I know that S&H did a lot of scholarship and research on which they based their theory. It was mostly biographical. That's scholarship and the study of a lot of information. If they don't provide a mechanism that satisfies everybody in science, then that just means they go beyond the dominant old-fashioned paradigm that is even out of date in physics and probably other sciences by now. Mechanistic explanations alone are no longer appropriate. So if they don't get enough attention from "scientifically minded social scientists," that's just because most of those "scientists" are still behind the times. Social science has been a pseudo-science for a long time, claiming that "mechanisms" can explain human behavior, when they never did, and never could. For a long long time, it is the science fans who have been missing the mark and setting a worldview for society that doesn't work and is not true. It is they who are behind the times.
I agree with the S&H model because I know that it is not just certain moments that imprint a generation, but a social mood that prevails for about 20 years. The whole turning helps to shape a generation, and that includes the kind of family relationships and parenting styles that are in vogue. And the generation shapes events in turn.

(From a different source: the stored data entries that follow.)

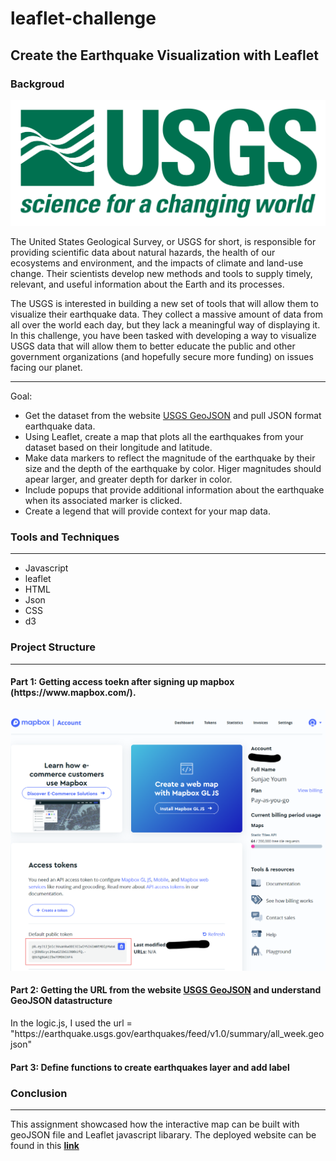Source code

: # leaflet-challenge
<h2>Create the Earthquake Visualization with Leaflet</h2>

<h3>Backgroud</h3>
<img src="images/1-logo.png" alt="USGS_logo"/>
<p>
The United States Geological Survey, or USGS for short, is responsible for providing scientific data about natural hazards, the health of our ecosystems and environment, and the impacts of climate and land-use change. Their scientists develop new methods and tools to supply timely, relevant, and useful information about the Earth and its processes.

The USGS is interested in building a new set of tools that will allow them to visualize their earthquake data. They collect a massive amount of data from all over the world each day, but they lack a meaningful way of displaying it. In this challenge, you have been tasked with developing a way to visualize USGS data that will allow them to better educate the public and other government organizations (and hopefully secure more funding) on issues facing our planet.
</p>

<hr/>
<div>
Goal:
<ul>
<li>Get the dataset from the website <a href="https://earthquake.usgs.gov/earthquakes/feed/v1.0/geojson.php">USGS GeoJSON</a> and pull JSON format earthquake data.</li>
<li>Using Leaflet, create a map that plots all the earthquakes from your dataset based on their longitude and latitude.</li>
<li>Make data markers to reflect the magnitude of the earthquake by their size and the depth of the earthquake by color. Higer magnitudes should apear larger, and greater depth for darker in color.</li>
<li>Include popups that provide additional information about the earthquake when its associated marker is clicked.</li>
<li>Create a legend that will provide context for your map data.</li>
</ul>

<h3>Tools and Techniques</h3>
<hr/>

<ul>
<li>Javascript</li>
<li>leaflet</li>
<li>HTML</li>
<li>Json</li>
<li>CSS</li>
<li>d3</li>
</ul>

</div>

<h3>Project Structure</h3>
<hr/>


<h4>Part 1: Getting access toekn after signing up mapbox (https://www.mapbox.com/).</h4>
<img src="images/mapbox_access_token.png" alt="mapbox_account_access_token"/>


<h4>Part 2: Getting the URL from the website <a href="https://earthquake.usgs.gov/earthquakes/feed/v1.0/geojson.php">USGS GeoJSON</a> and understand GeoJSON datastructure</h4>
In the logic.js, I used the url = "https://earthquake.usgs.gov/earthquakes/feed/v1.0/summary/all_week.geojson"

<h4>Part 3: Define functions to create earthquakes layer and add label</h4>

<h3>Conclusion</h3>
<hr/>
<p>
This assignment showcased how the interactive map can be built with geoJSON file and Leaflet javascript libarary. The deployed website can be found in this <b><a href="https://sunjy0827.github.io/leaflet-challenge/">link</a></b>
</p>
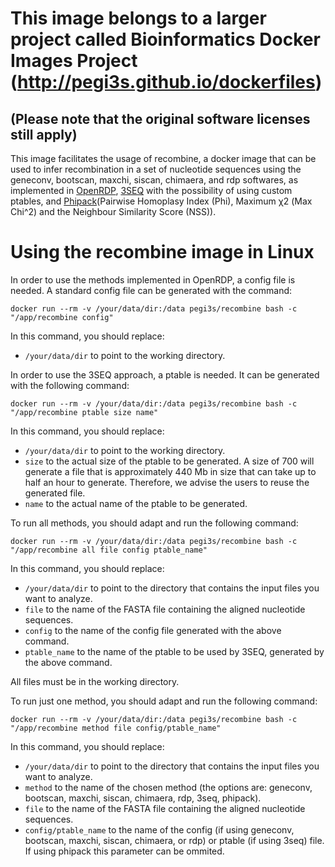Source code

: 

# This image belongs to a larger project called Bioinformatics Docker Images Project (http://pegi3s.github.io/dockerfiles)
## (Please note that the original software licenses still apply)

This image facilitates the usage of recombine, a docker image that can be used to infer recombination in a set of nucleotide sequences using the geneconv, bootscan, maxchi, siscan, chimaera, and rdp softwares, as implemented in [OpenRDP](https://github.com/PoonLab/OpenRDP), [3SEQ](https://mol.ax/software/3seq/) with the possibility of using custom ptables, and [Phipack](https://www.maths.otago.ac.nz/~dbryant/software/phimanual.pdf)(Pairwise Homoplasy Index (Phi), Maximum χ2 (Max Chi^2) and the Neighbour Similarity Score (NSS)).

# Using the recombine image in Linux

In order to use the methods implemented in OpenRDP, a config file is needed. A standard config file can be generated with the command:

`docker run --rm -v /your/data/dir:/data pegi3s/recombine bash -c "/app/recombine config"`

In this command, you should replace:
- `/your/data/dir` to point to the working directory.

In order to use the 3SEQ approach, a ptable is needed. It can be generated with the following command:

`docker run --rm -v /your/data/dir:/data pegi3s/recombine bash -c "/app/recombine ptable size name"`

In this command, you should replace:
- `/your/data/dir` to point to the working directory.
- `size` to the actual size of the ptable to be generated. A size of 700 will generate a file that is approximately 440 Mb in size that can take up to half an hour to generate. Therefore, we advise the users to reuse the generated file.
- `name` to the actual name of the ptable to be generated.

To run all methods, you should adapt and run the following command:

`docker run --rm -v /your/data/dir:/data pegi3s/recombine bash -c "/app/recombine all file config ptable_name"`

In this command, you should replace:
- `/your/data/dir` to point to the directory that contains the input files you want to analyze.
- `file` to the name of the FASTA file containing the aligned nucleotide sequences.
- `config` to the name of the config file generated with the above command.
- `ptable_name` to the name of the ptable to be used by 3SEQ, generated by the above command.

All files must be in the working directory.

To run just one method, you should adapt and run the following command:

`docker run --rm -v /your/data/dir:/data pegi3s/recombine bash -c "/app/recombine method file config/ptable_name"`

In this command, you should replace:
- `/your/data/dir` to point to the directory that contains the input files you want to analyze.
- `method` to the name of the chosen method (the options are: geneconv, bootscan, maxchi, siscan, chimaera, rdp, 3seq, phipack).
- `file` to the name of the FASTA file containing the aligned nucleotide sequences.
- `config/ptable_name` to the name of the config (if using geneconv, bootscan, maxchi, siscan, chimaera, or rdp) or ptable (if using 3seq) file. If using phipack this parameter can be ommited.


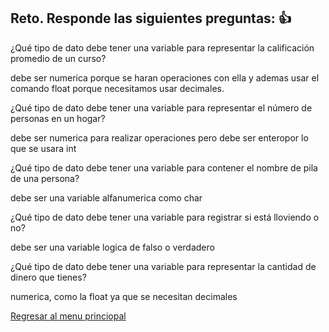 ## Reto. Responde las siguientes preguntas: 👍
¿Qué tipo de dato debe tener una variable para representar la calificación promedio de un
curso?

debe ser numerica porque se haran operaciones con ella y ademas usar el comando float porque necesitamos usar decimales.

¿Qué tipo de dato debe tener una variable para representar el número de personas en un
hogar?

debe ser numerica para realizar operaciones pero debe ser enteropor lo que se usara int

¿Qué tipo de dato debe tener una variable para contener el nombre de pila de una persona?

debe ser una variable alfanumerica como char

¿Qué tipo de dato debe tener una variable para registrar si está lloviendo o no?

debe ser una variable logica de falso o verdadero

¿Qué tipo de dato debe tener una variable para representar la cantidad de dinero que
tienes?

numerica, como la float ya que se necesitan decimales

[Regresar al menu princiopal](https://github.com/escuelaDeCodigoMargaritaMaza/escuela_de_codigo/tree/main/PENSAMIENTO_COMPUTACIONAL)
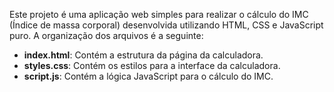 Este projeto é uma aplicação web simples para realizar o cálculo do IMC (Índice de massa corporal) desenvolvida utilizando HTML, CSS e JavaScript puro. A organização dos arquivos é a seguinte:


- **index.html**: Contém a estrutura da página da calculadora.
- **styles.css**: Contém os estilos para a interface da calculadora.
- **script.js**: Contém a lógica JavaScript para o cálculo do IMC.
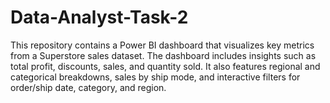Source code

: # Data-Analyst-Task-2
This repository contains a Power BI dashboard that visualizes key metrics from a Superstore sales dataset. The dashboard includes insights such as total profit, discounts, sales, and quantity sold. It also features regional and categorical breakdowns, sales by ship mode, and interactive filters for order/ship date, category, and region.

We need to take a broader view of the idea of cause. Aristotle mentioned 4 causes, not just the material and efficient causes, and there are more kinds of causes than even those that he mentioned. Science and even social commentators and scholars like S&H have to contend with the fact that ultimately the cause of everything is in the present moment, and can't be explained. The past does not cause the present, except provisionally. We use causes to understand and predict things, and to create machines, but there are limits to what we can predict and what we can manipulate. If a social scientist like Mr. Howe uses other explanations like archetypes to explain events and behavior, they are only doing what they all need to do to really provide a picture of what's happening.